The Second Life of Nick Mason (Nick Mason #1)(69)
Bloome stood up and tried moving his neck, felt the muscles tightening, the skin stretching over something hard, embedded just under the surface. He stopped testing it.
“Reagan,” he said out loud. “Koniczek.”
The two men inside the tunnel. Bloome knew they were dead. He knew by the simple math of a dozen gunshots and Mason and the woman somehow walking away.
They were dead.
Walter Reagan. John Koniczek. He knew their wives, too, just as well as he knew Fowler’s. He knew their kids.
None of these men should have been here.
Bloome spotted his gun lying on the ground, went back over and picked it up. He brushed it off before holstering it and, as he did, he remembered the day he bought it. Chicago cops have to buy their own weapons and he had picked out a Sig P250, chambered with .45 ACP shells. It was the only weapon he’d ever carried, even today when it was no longer on the approved list. If you already had one, they let you keep it.

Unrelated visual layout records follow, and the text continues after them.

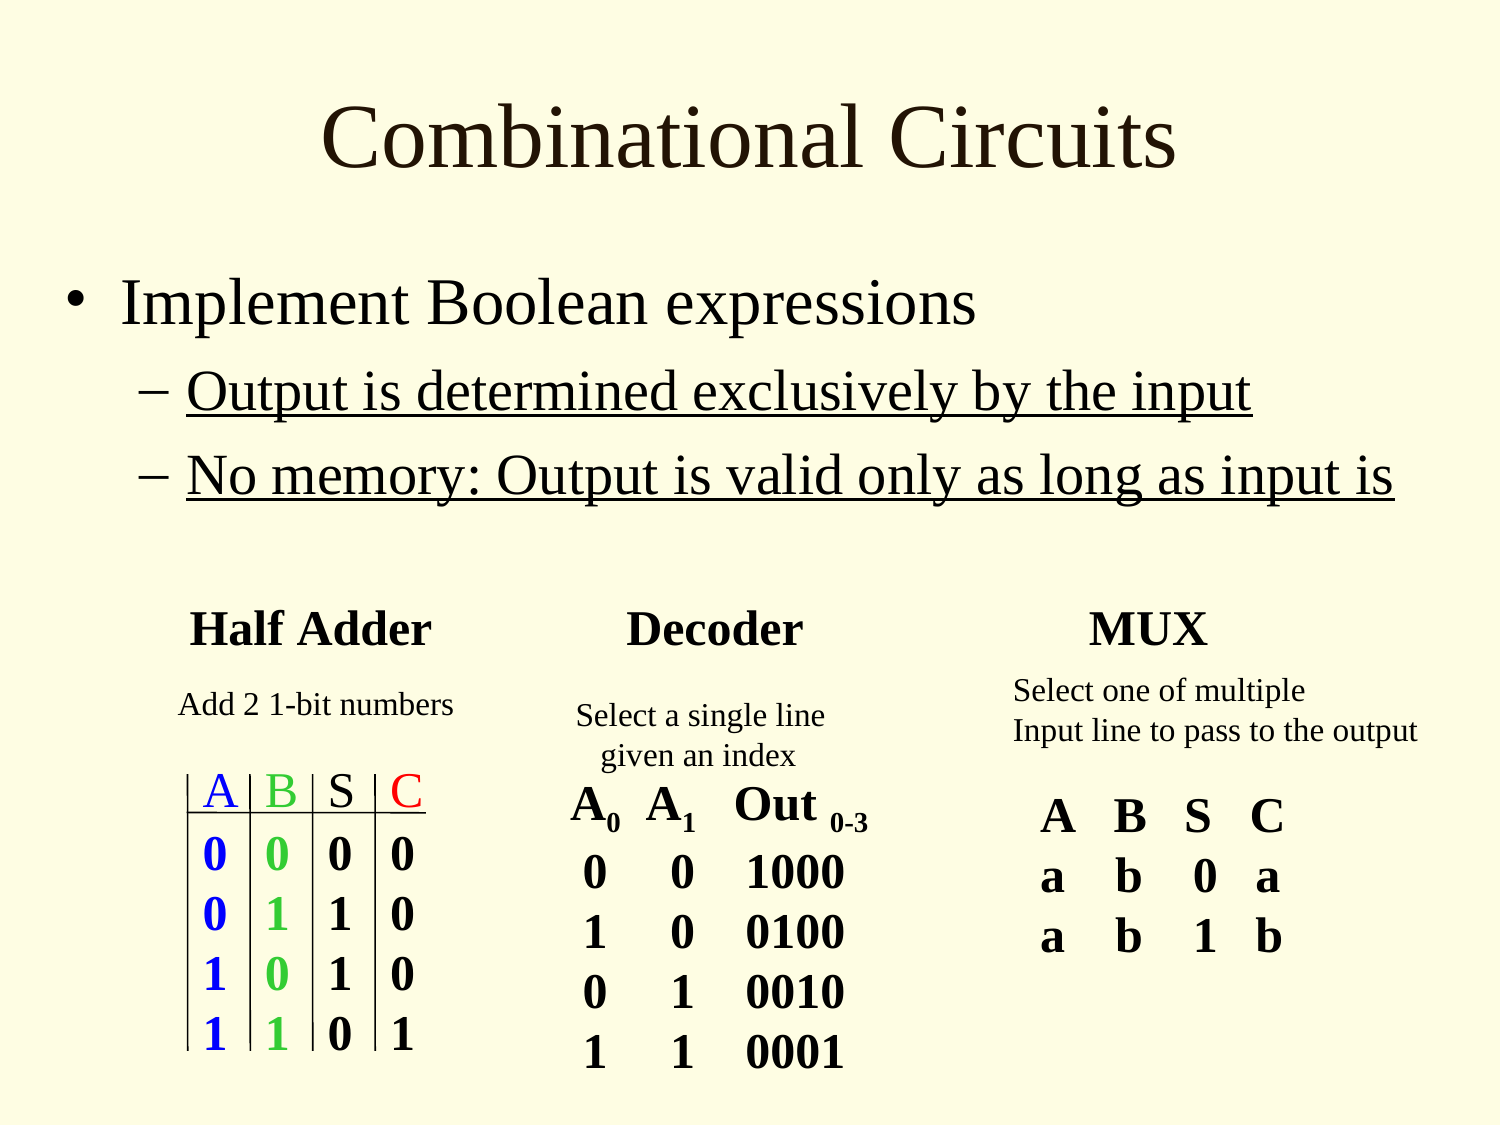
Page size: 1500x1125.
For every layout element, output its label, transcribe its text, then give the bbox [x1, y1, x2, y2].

text_box Decoder [611, 587, 819, 663]
text_box Select one of multiple Input line to pass to the output [998, 660, 1434, 756]
text_box A [187, 749, 250, 826]
list Implement Boolean expressions Output is determined exclusively by the input No memory: Output is valid only as long as input is [49, 249, 1425, 925]
text_box C [375, 749, 439, 826]
text_box 0 0 1 1 [187, 812, 243, 1068]
text_box 0 0 0 1 [375, 826, 430, 1068]
text_box Add 2 1-bit numbers [162, 674, 470, 731]
text_box Select a single line given an index [560, 685, 850, 762]
text_box S [312, 749, 371, 826]
text_box A0 A1 Out 0-3 0 0 1000 1 0 0100 0 1 0010 1 1 0001 [555, 762, 1034, 1087]
title Combinational Circuits [24, 37, 1476, 225]
text_box A B S C a b 0 a a b 1 b [1025, 774, 1308, 971]
text_box 0 1 1 0 [312, 826, 368, 1068]
text_box MUX [1074, 587, 1224, 660]
text_box B [250, 749, 312, 826]
text_box Half Adder [174, 587, 448, 663]
text_box 0 1 0 1 [250, 812, 305, 1068]
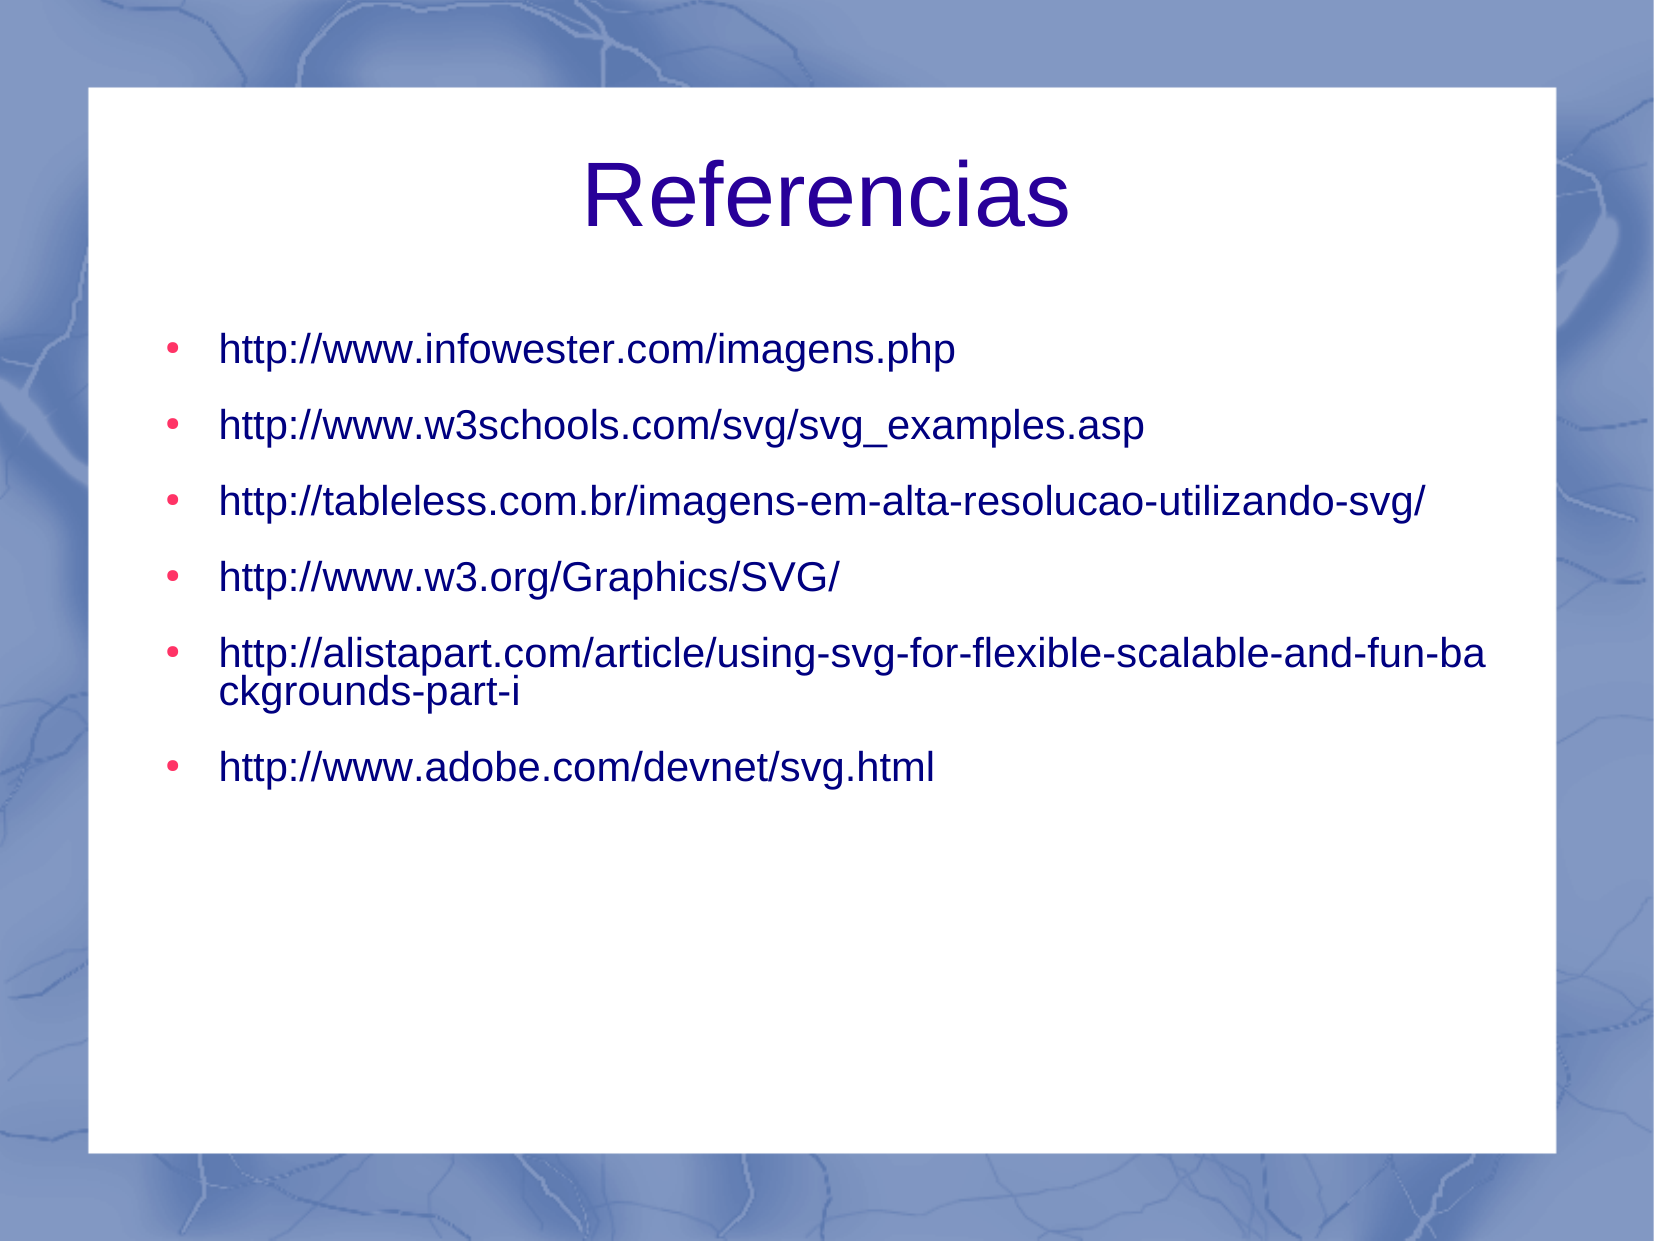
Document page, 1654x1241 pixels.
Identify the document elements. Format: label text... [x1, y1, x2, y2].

title Referencias [118, 90, 1536, 298]
list http://www.infowester.com/imagens.php http://www.w3schools.com/svg/svg_examples.asp http://tableless.com.br/imagens-em-alta-resolucao-utilizando-svg/ http://www.w3.org/Graphics/SVG/ http://alistapart.com/article/using-svg-for-flexible-scalable-and-fun-backgrounds-part-i http://www.adobe.com/devnet/svg.html [147, 325, 1506, 1045]
picture [0, 0, 1654, 1241]
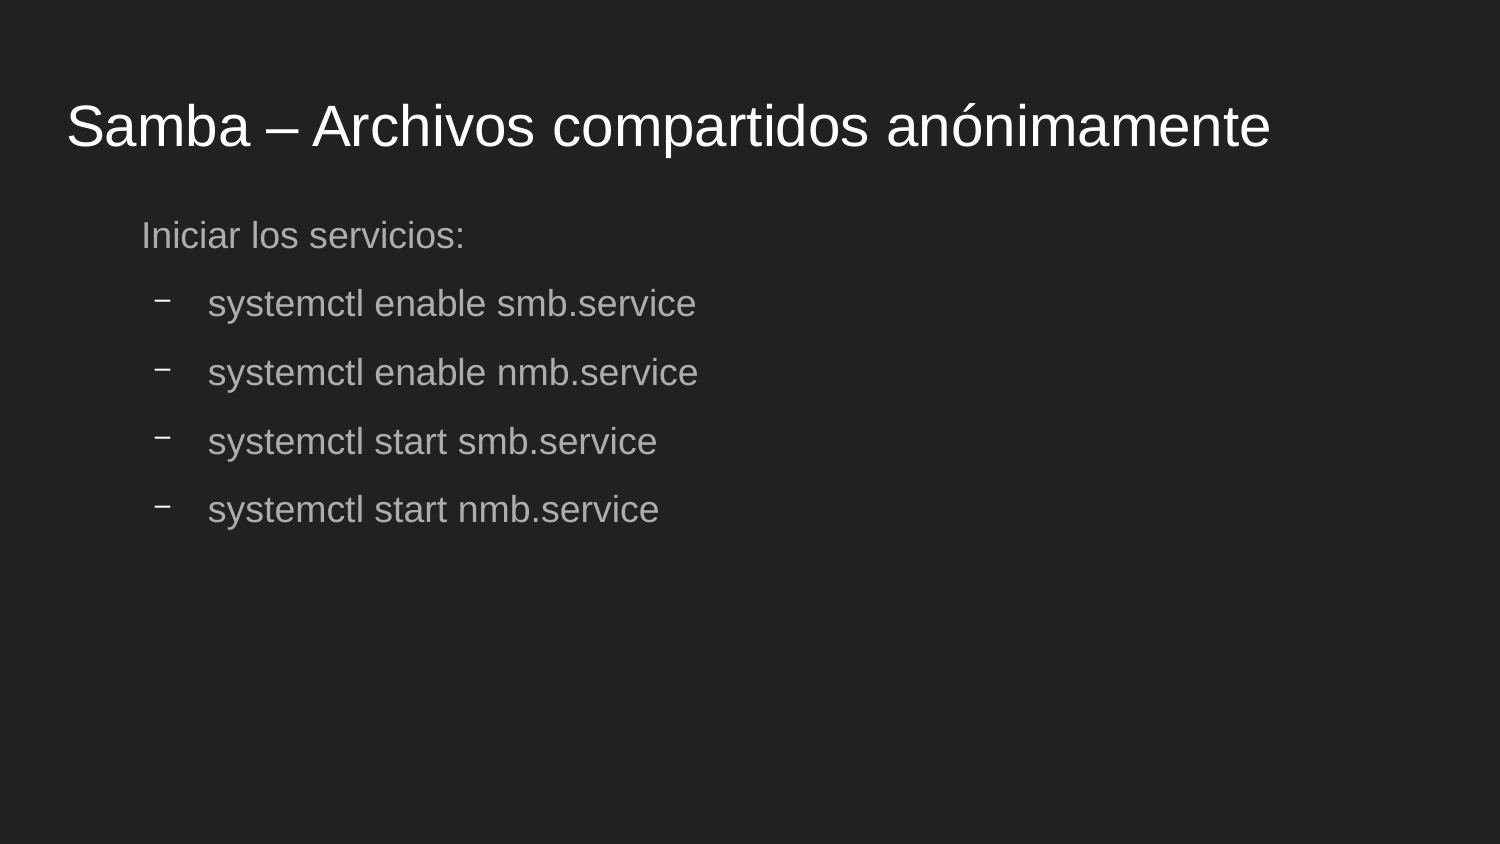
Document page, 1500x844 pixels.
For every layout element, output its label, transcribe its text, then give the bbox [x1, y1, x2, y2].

title Samba – Archivos compartidos anónimamente [51, 72, 1449, 167]
list Iniciar los servicios: systemctl enable smb.service systemctl enable nmb.service systemctl start smb.service systemctl start nmb.service [51, 189, 1261, 750]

He remembered the first time he had fired it on the streets. Just a few years in, on a West Side buy-and-bust, some low-level runner taking a crack at them as he fled down an alley. Back when they had no idea what they were doing. When their best idea for finding the traffic was looking for white buyers in the wrong neighborhoods or picking up junkies and turning them into informants. Trying to work their way from the bottom up. And never getting anywhere.
Things didn’t get much better when Bloome joined the Narcotics unit as a detective. It still felt like a losing battle every day. But then he got partnered with a detective named Ray Jameson. A former college wrestler with permanently mauled ears and a personality as big as his body, he was a human wrecking ball when it came to police work, a perfect counterpart to the cold, machinelike precision of Vincent Bloome. These were two men who never should have gotten along, not for five minutes, but it was Bloome’s couch that Jameson chose to sleep on whenever his wife threw him out of the house. And from the moment Bloome and Jameson started working cases together, it was obvious their individual strengths formed a perfect combination to get things done on the streets.
Bloome and Jameson were putting up good numbers, but the overall picture in Chicago was getting worse every year. More drugs, more violence. More pressure on the mayor to do something about it. Anything.
That’s how SIS was born. Bloome and Jameson were two of the first men to walk into that empty space on the top floor of Homan, already talking about how they’d lay out the office. Desks here, where the sun could come through these big windows. Interview rooms along that wall. It was time to get to work.
From the beginning, everything was different if you were a member of the new team. You dressed better than other cops. Tailored suits, leather shoes, long topcoats in the colder months. You worked harder. You worked longer. It was part of the team ethos that you didn’t even bother keeping track of your hours. You didn’t put in for overtime. You didn’t complain if you worked all weekend and didn’t see your family. The job itself was your reward.
As SIS detectives, Bloome and Jameson could go after anybody they wanted, at any level. They didn’t care about the little shit anymore. Low-level dealers were just stepping-stones to the suppliers above them. By the end of their first year together, they were putting together major cases, working them for weeks at a time. Making the arrests that got you photos with the mayor and profiles on the six o’clock news.
That was the payoff, right there. That’s why the young guys like Fowler and Reagan and Koniczek wanted to be a part of it.
Bloome remembered the feeling he’d get whenever they’d select their next target. It might have been nothing more than a name and a photograph on the bulletin board at that point, but this man was the target and that meant he was going down. Didn’t matter if the man would eventually confess or keep his mouth shut. Didn’t matter if they’d get full-color video of the crime or one unreliable witness. Bloome would look at that face on the board and know he was on his way to prison. It might take an hour, it might take a week. But the man had a date in the courtroom no matter what they had to do to make that happen.
Sometimes that meant shortcuts. He remembered the first time he saw Jameson put false information on a police report. They picked up a dealer just before he put a bag in his car. On the report, the bag was already in the trunk. Bloome had some misgivings about it at first. All the years he’d been in Narcotics, he’d never lied on a report. Not once. But Jameson took him aside and asked him a simple question: “Was that bag going in his car?”
“Yes,” Bloome said.
“Does the case get complicated if we stop him before that happens?”
“Yes.”
“Is there a small chance he walks because of that?”
“Yes.”
That’s all he had to say. They were getting the right result, even if that meant a white lie.
Not only did they make the case, they both got commendations.
It was Bloome’s first lesson in how the normal rules didn’t apply to them anymore. Not to SIS.
He remembered the first time he broke down a door without a warrant. The first time he searched a car with no probable cause. It was all a new part of doing good police work, taking weight off the streets, making arrests. Nobody ever questioned the shortcuts. They were making their numbers and Chicago was becoming a safe, more drug-free city. That’s all that mattered.
He remembered the first time Jameson took money off a dealer. Money that the dealer wouldn’t miss, Ray had said. Money he’d make back in eight hours. Money that would sit in a metal drawer downtown for a few months until maybe somebody else took it.